You might also be interested in a talk from my colleague Mitch about how we made Electron do what we want 1.

--

Having said all that, you might still say that Electron has more security disadvantages than some other UI frameworks. Superficially, it can look that way. But there's some overlooked advantages of using Electron as well. Most notably, it allows us to focus our engineering efforts into one app. That also means our security engineering efforts - instead of having engineers for three platforms, we can improve one technology stack at once. From an engineering process perspective, that's a huge win. It also means we can iterate more quickly by updating one technology core - meaning that it's easier to release frequent updates with security enhancements and hardening, as well as new security features. No desktop app left behind.

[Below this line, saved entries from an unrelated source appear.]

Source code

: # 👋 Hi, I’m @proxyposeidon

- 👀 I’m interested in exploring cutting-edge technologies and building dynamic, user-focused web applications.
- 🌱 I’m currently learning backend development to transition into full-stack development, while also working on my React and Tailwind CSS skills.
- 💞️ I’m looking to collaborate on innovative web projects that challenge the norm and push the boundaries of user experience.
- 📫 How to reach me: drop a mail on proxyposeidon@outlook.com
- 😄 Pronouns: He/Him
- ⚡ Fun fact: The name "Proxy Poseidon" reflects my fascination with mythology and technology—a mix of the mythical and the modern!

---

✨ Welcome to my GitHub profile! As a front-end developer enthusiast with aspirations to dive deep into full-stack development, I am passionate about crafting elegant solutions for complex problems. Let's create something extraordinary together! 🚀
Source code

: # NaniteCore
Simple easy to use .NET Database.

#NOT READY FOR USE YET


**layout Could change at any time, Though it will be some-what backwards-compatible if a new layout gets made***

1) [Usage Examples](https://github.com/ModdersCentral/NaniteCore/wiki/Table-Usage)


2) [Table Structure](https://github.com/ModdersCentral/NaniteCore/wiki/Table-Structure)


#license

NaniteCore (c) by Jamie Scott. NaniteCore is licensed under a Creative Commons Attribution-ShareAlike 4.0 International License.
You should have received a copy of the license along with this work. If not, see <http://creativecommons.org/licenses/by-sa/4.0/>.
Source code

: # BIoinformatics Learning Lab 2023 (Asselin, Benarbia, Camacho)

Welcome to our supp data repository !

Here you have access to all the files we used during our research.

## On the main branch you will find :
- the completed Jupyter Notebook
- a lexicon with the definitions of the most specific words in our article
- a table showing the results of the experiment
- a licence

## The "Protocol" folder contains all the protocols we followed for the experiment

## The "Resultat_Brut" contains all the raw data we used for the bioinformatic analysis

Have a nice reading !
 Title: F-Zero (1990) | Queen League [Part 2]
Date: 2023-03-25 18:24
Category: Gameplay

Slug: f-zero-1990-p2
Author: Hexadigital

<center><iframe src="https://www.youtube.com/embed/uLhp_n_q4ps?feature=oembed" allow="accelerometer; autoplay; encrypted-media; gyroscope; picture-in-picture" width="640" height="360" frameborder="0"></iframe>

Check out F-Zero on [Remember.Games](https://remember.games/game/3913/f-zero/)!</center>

Furthermore, the community around Electron allows us to get more speedier insights into potential security issues, and offers great tooling. This is something we're also contributing back into 2.

Fundamentally I think Electron suffers from a reputation problem at the technology level. There's some merit to that reputation, but I think we've come up with a way that manages to avoid nearly all of that bad reputation from applying to us. That's also a way that does give us with the advantage of allowing us to greatly improve the process by which we build 1Password 8, which should make it an even more secure app.

My reply

This is a fantastic answer - thank you very much! I have a much clearer sense that you've made this decision with eyes wide open, that you've aggressively addressed the risks that arise from it, and that you might even be right that this is the better option. I will share my feedback on twitter and with my company.

(On the usability side, I'll wait until I get a chance to get my hands on v8.)